(Supplied passage):
See Schulte v. C.H. Peterson Construction Co.,
. The WCCA disagreed with the compensation judge, instead ruling that workers’ compensation benefits could not be terminated absent “gross fault or deliberate action on the part of the employee.” There was, of course, no intervening fault on the part of Freeman but, more to the point, any discussion of intervening fault is irrelevant. The so-called "rash undertaking” analysis argued by Farmers and adopted by the WCCA, applies to aggravation of a work-related injury. Here we are dealing with a work-related injury and a nonwork-related injury, with the workers’ compensation carrier only responsible for the former and the no-fault auto carrier liable for the latter. Although the consequences of the two injuries overlap and are difficult to distinguish, Armour should be liable only for the consequences of the thoracic outlet syndrome.

(Source data)
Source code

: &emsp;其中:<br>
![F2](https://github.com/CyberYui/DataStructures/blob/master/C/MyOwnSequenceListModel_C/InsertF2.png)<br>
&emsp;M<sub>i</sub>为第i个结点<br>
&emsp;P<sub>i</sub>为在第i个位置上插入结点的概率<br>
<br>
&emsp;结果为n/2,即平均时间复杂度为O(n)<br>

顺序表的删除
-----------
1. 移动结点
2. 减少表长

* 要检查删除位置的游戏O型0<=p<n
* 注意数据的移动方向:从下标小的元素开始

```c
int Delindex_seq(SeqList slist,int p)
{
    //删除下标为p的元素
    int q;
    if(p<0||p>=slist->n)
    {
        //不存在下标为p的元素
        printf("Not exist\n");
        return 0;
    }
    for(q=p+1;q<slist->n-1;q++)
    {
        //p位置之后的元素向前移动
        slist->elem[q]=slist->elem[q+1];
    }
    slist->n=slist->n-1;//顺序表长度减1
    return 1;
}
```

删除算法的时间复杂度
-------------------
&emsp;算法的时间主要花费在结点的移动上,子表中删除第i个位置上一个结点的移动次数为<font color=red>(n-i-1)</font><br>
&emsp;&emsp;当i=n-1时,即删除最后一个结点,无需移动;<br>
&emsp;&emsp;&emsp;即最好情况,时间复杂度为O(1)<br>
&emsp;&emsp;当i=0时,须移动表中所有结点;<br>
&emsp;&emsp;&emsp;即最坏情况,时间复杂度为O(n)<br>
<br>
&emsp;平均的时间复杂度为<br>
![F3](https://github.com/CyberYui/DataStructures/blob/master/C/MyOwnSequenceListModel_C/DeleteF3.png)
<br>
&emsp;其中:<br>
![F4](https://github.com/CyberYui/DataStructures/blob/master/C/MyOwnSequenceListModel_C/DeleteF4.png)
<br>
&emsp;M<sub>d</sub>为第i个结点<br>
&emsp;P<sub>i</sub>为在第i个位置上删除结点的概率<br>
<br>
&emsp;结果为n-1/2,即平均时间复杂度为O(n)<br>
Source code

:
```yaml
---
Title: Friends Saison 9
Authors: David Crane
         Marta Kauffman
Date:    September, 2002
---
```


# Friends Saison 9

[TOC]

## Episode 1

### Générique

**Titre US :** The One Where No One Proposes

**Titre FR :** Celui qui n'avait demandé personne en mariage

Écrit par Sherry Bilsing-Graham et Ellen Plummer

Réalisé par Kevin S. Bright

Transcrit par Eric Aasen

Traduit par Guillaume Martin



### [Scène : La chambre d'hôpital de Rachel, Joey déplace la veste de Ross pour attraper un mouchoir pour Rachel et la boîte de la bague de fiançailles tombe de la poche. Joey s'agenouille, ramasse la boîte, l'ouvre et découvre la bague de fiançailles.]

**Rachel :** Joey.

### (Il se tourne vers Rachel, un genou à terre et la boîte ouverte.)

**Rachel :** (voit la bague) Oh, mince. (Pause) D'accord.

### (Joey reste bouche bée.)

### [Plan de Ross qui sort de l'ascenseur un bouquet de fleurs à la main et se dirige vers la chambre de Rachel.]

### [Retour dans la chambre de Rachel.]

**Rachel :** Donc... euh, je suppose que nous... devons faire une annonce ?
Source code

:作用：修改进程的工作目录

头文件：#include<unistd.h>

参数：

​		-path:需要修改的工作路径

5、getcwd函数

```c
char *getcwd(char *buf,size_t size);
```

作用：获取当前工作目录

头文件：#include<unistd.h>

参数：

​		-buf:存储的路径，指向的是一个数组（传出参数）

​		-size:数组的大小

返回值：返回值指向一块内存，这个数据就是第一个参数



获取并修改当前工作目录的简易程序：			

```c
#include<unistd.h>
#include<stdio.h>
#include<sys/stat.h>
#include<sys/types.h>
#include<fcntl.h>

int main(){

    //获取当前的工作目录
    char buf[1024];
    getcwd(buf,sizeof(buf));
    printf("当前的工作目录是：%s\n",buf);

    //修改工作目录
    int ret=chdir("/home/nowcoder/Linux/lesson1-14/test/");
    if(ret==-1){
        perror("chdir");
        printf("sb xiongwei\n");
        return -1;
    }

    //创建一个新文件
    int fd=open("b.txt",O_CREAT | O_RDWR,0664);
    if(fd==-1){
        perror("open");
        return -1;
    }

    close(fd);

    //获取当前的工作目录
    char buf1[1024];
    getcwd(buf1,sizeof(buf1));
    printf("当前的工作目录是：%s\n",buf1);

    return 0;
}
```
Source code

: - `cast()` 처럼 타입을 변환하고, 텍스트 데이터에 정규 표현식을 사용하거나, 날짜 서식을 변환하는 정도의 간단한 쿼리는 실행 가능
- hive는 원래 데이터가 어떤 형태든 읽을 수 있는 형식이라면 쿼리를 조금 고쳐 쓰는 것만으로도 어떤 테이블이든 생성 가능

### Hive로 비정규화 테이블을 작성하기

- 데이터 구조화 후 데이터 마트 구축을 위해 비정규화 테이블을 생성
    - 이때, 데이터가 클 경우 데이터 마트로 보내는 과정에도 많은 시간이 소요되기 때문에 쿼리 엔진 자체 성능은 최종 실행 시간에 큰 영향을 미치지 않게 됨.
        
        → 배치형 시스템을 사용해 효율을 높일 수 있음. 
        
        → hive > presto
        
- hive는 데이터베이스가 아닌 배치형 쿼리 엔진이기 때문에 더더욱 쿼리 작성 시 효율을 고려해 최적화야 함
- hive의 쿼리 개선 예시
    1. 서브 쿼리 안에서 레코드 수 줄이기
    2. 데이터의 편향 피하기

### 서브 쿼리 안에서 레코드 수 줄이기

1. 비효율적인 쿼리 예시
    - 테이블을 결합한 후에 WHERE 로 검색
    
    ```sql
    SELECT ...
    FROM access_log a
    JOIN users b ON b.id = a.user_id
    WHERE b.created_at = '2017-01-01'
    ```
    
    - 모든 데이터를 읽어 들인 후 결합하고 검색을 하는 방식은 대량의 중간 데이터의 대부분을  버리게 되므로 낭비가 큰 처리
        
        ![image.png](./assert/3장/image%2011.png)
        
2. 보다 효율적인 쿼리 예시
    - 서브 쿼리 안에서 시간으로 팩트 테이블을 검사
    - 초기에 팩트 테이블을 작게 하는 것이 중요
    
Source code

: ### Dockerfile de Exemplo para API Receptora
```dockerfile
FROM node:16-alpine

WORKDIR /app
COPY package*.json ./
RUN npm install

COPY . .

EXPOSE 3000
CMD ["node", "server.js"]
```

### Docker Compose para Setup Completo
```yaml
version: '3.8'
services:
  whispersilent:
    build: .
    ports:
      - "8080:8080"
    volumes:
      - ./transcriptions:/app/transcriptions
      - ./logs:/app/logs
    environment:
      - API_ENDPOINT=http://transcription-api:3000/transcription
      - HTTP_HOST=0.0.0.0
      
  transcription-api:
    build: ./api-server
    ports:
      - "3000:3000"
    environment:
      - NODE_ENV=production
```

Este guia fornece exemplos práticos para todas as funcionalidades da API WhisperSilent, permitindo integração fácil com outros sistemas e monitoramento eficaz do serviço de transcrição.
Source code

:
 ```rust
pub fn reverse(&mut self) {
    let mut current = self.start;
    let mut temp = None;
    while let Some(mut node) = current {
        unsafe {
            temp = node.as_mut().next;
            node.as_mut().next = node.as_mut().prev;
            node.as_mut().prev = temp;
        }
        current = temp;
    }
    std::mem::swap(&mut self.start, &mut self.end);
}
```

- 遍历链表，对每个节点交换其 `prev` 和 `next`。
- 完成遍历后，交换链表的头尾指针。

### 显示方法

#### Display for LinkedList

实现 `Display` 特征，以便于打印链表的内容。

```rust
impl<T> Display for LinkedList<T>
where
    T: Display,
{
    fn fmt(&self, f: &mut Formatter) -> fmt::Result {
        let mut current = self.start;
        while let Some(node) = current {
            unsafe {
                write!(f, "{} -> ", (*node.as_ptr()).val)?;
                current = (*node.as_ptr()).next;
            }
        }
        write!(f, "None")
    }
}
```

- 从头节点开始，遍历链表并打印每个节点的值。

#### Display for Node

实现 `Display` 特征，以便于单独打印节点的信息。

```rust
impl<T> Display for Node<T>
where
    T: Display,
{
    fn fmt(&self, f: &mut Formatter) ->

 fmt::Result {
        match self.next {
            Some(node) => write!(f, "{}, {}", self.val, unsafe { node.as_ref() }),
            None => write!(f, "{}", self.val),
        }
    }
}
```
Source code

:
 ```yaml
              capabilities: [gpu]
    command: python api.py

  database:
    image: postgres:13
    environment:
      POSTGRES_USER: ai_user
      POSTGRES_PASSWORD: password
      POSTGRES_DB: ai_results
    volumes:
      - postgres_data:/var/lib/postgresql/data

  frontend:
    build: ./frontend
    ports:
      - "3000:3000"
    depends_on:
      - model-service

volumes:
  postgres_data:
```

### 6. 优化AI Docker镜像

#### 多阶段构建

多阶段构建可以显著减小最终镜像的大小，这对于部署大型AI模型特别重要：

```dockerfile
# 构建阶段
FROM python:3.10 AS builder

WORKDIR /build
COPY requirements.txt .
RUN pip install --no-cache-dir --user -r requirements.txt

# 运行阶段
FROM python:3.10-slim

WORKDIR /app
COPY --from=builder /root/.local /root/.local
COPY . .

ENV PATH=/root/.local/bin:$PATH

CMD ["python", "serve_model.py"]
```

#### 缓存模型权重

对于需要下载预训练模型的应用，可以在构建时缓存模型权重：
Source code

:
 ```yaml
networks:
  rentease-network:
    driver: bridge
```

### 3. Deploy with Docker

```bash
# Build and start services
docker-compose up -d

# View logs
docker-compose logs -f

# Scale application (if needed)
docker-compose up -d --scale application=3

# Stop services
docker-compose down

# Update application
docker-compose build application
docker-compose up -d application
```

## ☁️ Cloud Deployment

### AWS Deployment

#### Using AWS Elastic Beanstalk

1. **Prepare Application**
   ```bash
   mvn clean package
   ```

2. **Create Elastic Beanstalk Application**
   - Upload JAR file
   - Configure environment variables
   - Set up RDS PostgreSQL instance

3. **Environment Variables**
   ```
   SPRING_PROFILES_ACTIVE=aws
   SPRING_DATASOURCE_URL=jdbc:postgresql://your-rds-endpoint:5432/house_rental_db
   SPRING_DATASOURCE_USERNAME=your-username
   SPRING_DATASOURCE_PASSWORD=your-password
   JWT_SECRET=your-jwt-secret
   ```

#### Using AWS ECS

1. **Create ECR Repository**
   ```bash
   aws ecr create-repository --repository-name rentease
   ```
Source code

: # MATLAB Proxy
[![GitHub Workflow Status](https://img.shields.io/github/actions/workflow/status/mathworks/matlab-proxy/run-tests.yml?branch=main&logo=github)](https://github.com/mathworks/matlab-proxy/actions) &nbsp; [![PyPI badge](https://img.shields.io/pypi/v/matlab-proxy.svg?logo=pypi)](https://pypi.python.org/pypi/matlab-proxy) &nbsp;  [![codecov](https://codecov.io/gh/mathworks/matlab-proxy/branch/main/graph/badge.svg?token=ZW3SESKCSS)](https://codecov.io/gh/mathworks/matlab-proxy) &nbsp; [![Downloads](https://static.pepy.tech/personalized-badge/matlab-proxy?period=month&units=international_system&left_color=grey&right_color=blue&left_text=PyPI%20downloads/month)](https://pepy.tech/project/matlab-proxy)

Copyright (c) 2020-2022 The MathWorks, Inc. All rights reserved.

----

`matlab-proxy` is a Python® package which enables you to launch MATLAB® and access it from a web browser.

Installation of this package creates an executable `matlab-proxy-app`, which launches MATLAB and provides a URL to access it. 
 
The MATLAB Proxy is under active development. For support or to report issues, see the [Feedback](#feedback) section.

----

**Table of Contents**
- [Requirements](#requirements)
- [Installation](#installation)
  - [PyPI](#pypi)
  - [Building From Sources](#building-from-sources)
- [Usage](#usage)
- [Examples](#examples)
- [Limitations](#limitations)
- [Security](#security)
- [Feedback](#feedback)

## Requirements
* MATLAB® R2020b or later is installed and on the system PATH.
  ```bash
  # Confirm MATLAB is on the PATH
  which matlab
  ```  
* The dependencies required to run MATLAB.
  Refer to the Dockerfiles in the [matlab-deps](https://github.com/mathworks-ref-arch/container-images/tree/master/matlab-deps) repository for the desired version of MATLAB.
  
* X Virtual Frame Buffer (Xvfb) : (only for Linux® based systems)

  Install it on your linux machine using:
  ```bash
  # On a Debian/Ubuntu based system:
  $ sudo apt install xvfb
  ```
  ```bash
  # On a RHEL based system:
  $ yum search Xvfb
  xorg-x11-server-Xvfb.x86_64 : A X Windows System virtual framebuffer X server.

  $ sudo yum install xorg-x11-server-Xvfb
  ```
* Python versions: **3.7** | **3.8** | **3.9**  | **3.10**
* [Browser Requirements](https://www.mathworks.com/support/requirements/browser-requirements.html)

(Task A): Restate the stretch of the court opinion excerpt from "See Schulte v." through "thoracic outlet syndrome.", changing "WCCA" to "reviewing court".
(Task B): In the court opinion excerpt, which carrier is liable for the nonwork-related injury?

(Answer space A):
See Schulte v. C.H. Peterson Construction Co.,
. The reviewing court disagreed with the compensation judge, instead ruling that workers’ compensation benefits could not be terminated absent “gross fault or deliberate action on the part of the employee.” There was, of course, no intervening fault on the part of Freeman but, more to the point, any discussion of intervening fault is irrelevant. The so-called "rash undertaking” analysis argued by Farmers and adopted by the reviewing court, applies to aggravation of a work-related injury. Here we are dealing with a work-related injury and a nonwork-related injury, with the workers’ compensation carrier only responsible for the former and the no-fault auto carrier liable for the latter. Although the consequences of the two injuries overlap and are difficult to distinguish, Armour should be liable only for the consequences of the thoracic outlet syndrome.

(Answer space B): The no-fault auto carrier.